** Opening GIVEN ENTRIES block **

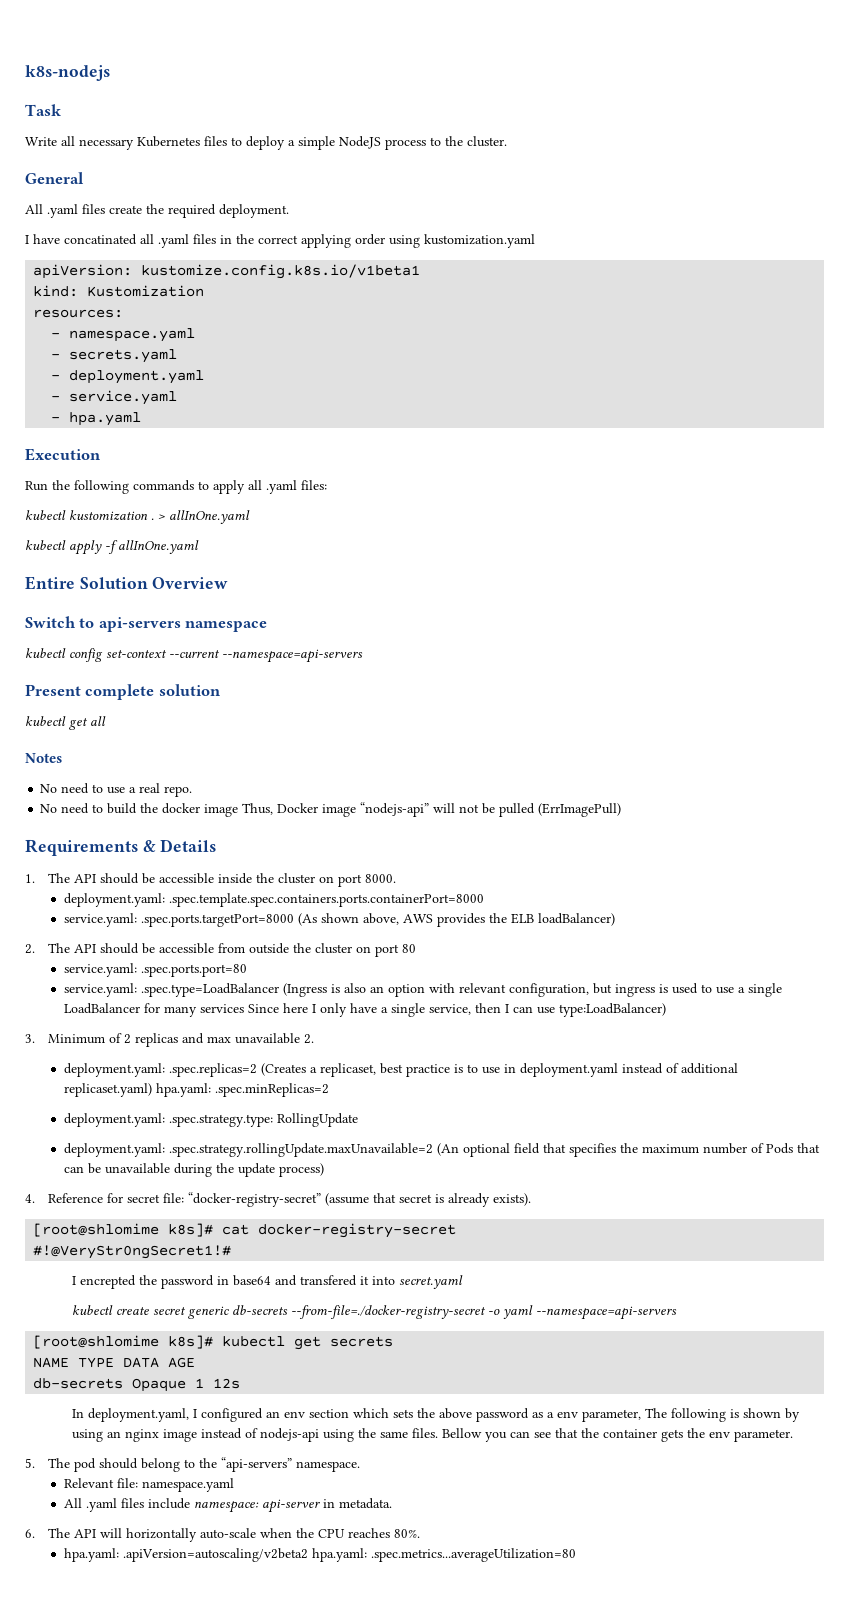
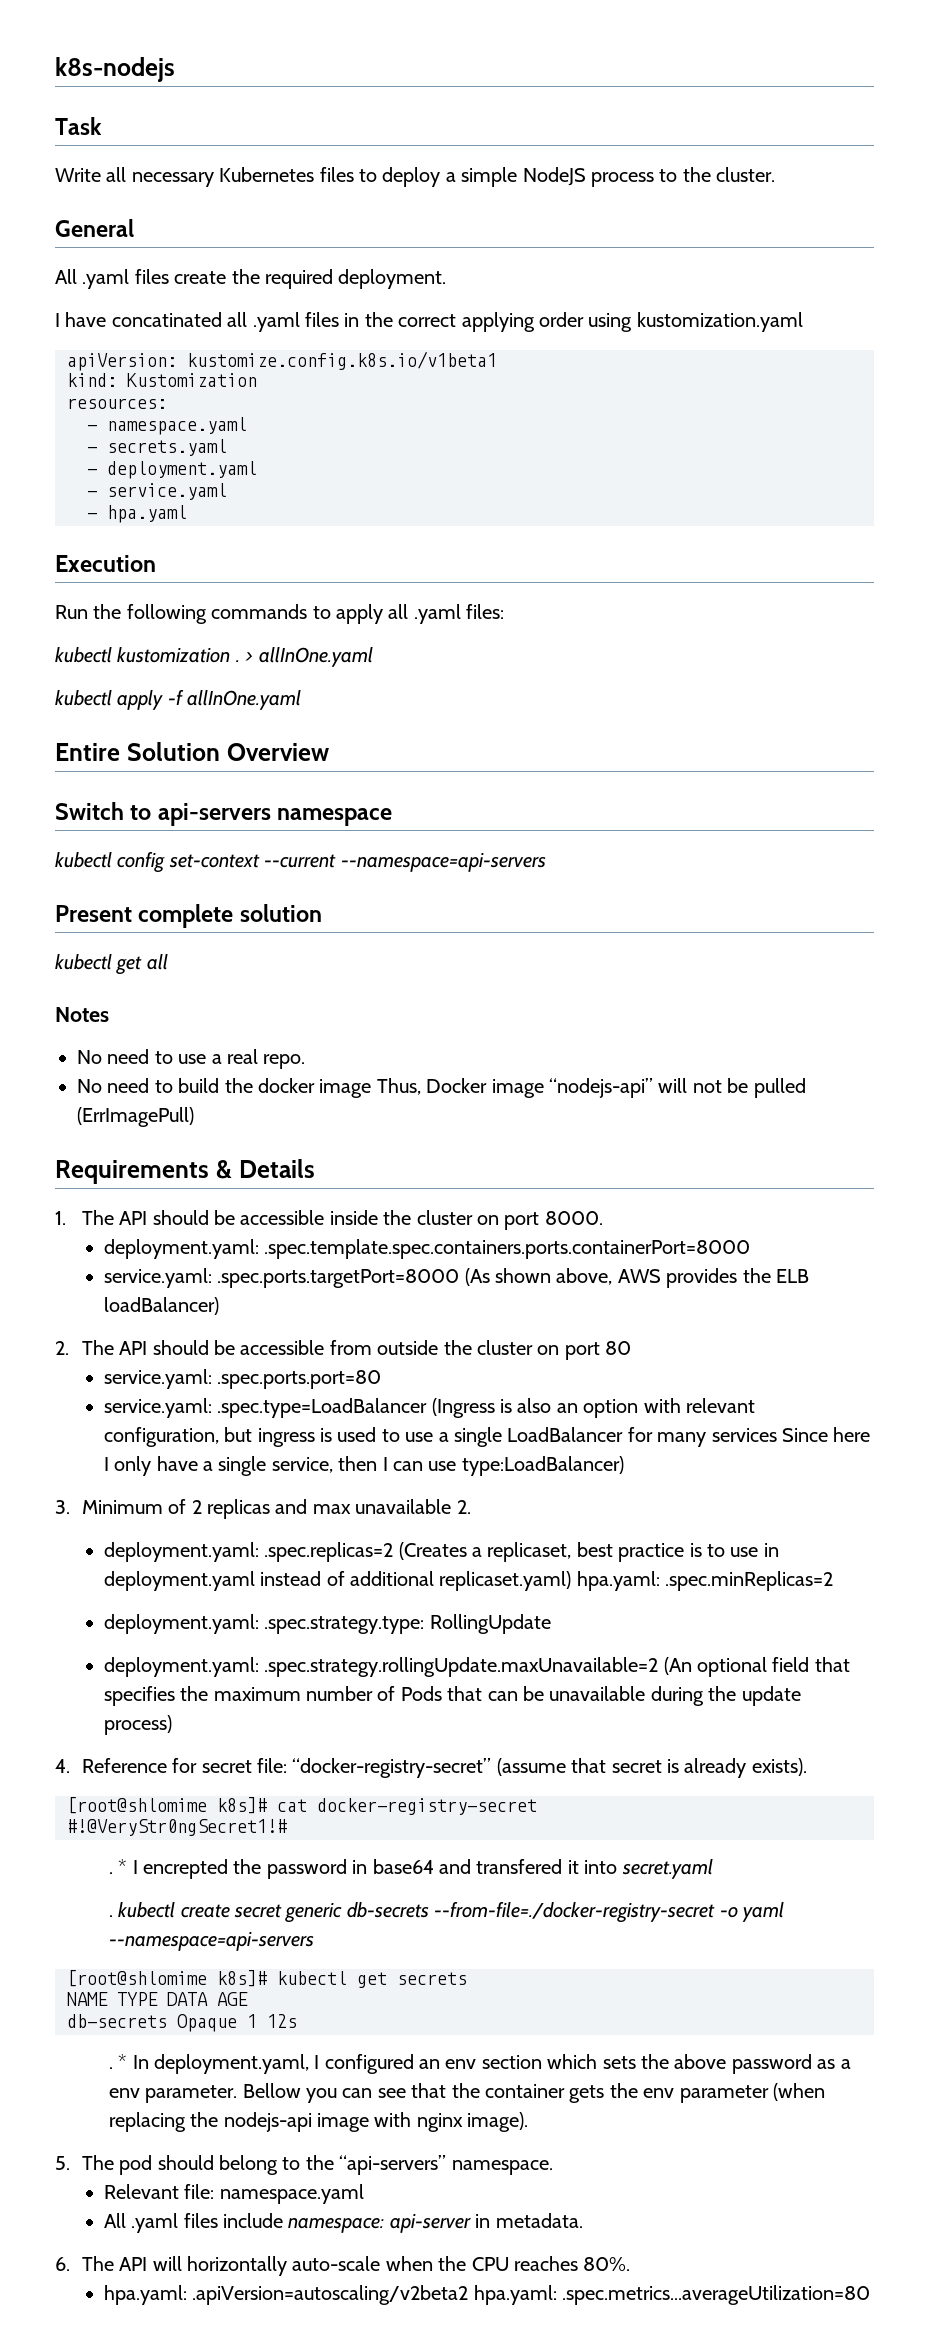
(232, 1252) none -> [108,1859,128,1874] . *
(463, 1282) none -> [108,1915,113,1917] .
(241, 1383) none -> [108,2054,128,2069] . *
[581,1408,800,1422] [71,1428,438,1442] parameter, The following is shown by using an nginx image instead of nodejs-api using the same files. -> [145,2085,238,2103] parameter.
[733,1429,793,1442] parameter. -> [679,2083,825,2103] [108,2112,529,2132] parameter (when replacing the nodejs-api image with nginx image).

** Closing GIVEN ENTRIES block **

What is needed is a verbatim copy of every entry, with the pictures omitted.

(232, 1252) none -> [108,1859,128,1874] . *
(463, 1282) none -> [108,1915,113,1917] .
(241, 1383) none -> [108,2054,128,2069] . *
[581,1408,800,1422] [71,1428,438,1442] parameter, The following is shown by using an nginx image instead of nodejs-api using the same files. -> [145,2085,238,2103] parameter.
[733,1429,793,1442] parameter. -> [679,2083,825,2103] [108,2112,529,2132] parameter (when replacing the nodejs-api image with nginx image).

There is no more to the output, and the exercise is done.